EXTRACTED TEXT:
★ ★ ★ ★

Granulosa cell tumor

This neoplasm, composed of closely packed cohesive clusters of medium-sized neoplastic cells with scant cytoplasm, may exfoliate its cells into the peritoneum with an effusion. Apart from solitary cells, the neoplasm may be represented by proliferation spheres and sometimes their papillary-like combinations. The hyperchromatic ovoid nuclei have fine to coarsely granular chromatin with nuclear grooves and usually small, inconspicuous nucleoli. Rosette-like cell arrangements, forming the so-called Call–Exner bodies, may be seen within the cohesive clusters.

ENDOMETRIAL CARCINOMA

Adenocarcinoma [Figure 16]

Figure 16:: Metastatic carcinoma of endometrium, pleural fluid. Papillary-like cohesive groups (blue arrow in a) of columnar cells (red arrow in d). The patient had endometrial carcinoma of endometrioid type. [a–d, PAP-stained SurePath smear (a, 10X; b, 40X; c,d, 100X).]

The loosely cohesive to closely packed groups of mediumsized carcinoma cells with relatively scant cytoplasm in papillary-like configurations may show some morphologic overlap with reactive mesothelial cells on the one hand, and well-differentiated adenocarcinoma on the other [see Figure 16]. The secretory variant may have vacuolated cytoplasm. Their hyperchromatic, oval nuclei show fine to coarsely granular chromatin, generally with inconspicuous nucleoli.

★ ★ ★ ★

PROVIDED RECORDS:
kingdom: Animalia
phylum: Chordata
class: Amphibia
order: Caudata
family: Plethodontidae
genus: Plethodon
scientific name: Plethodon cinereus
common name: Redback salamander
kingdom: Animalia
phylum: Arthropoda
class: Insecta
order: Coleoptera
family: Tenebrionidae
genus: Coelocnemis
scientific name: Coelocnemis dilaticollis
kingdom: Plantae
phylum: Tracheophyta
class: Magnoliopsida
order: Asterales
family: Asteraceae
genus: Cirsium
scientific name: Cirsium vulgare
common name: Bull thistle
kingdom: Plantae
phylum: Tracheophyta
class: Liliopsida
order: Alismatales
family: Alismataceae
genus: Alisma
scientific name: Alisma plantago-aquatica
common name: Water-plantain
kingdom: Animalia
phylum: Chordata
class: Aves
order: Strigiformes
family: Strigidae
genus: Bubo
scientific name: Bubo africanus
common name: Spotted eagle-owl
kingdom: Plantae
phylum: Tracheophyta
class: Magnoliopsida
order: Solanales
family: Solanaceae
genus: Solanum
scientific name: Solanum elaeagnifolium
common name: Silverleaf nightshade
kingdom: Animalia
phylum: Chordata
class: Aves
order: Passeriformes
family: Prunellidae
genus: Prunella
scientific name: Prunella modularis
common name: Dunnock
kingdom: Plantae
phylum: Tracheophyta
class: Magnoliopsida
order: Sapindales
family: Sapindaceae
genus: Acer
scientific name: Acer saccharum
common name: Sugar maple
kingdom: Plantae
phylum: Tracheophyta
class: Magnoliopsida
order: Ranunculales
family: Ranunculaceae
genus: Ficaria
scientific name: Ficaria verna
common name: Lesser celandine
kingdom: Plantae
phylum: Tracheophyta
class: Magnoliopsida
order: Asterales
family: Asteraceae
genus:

★ ★ ★ ★

EXERCISE DIRECTIONS: Extend the text on tumor cells in effusion fluid, picking up after its last sentence. The records are separate material, apart from the text on tumor cells in effusion fluid.

ANSWER:
Clear cell carcinoma

Cohesive clusters of large carcinoma cells with well-defined cell borders imparting a honeycomb appearance are present. Three-dimensional proliferation spheres may also be present. The cells have a large amount of clear cytoplasm with round to oval hyperchromatic nuclei, coarsely granular chromatin, and frequently prominent nucleoli. The abundant, glycogen-rich, clear cytoplasm of these vacuolated carcinoma cells is better highlighted in DQ and other Romanowsky-stained smears.

Mixed Müllerian tumor

This endometrial neoplasm may demonstrate a mixture of both carcinomatous and sarcomatous components in various proportions. Because of the relative inability of well-differentiated sarcomas to exfoliate into effusions, a sarcomatous component is usually scant or absent in such effusions. Poorly differentiated sarcoma cells may be present in the effusion fluids. However, the surface tension related phenomenon modifies the morphology of most of the sarcoma cells in the effusion fluids into polyhedral shapes. Due to this, it may not be possible to interpret them morphologically as sarcoma cells.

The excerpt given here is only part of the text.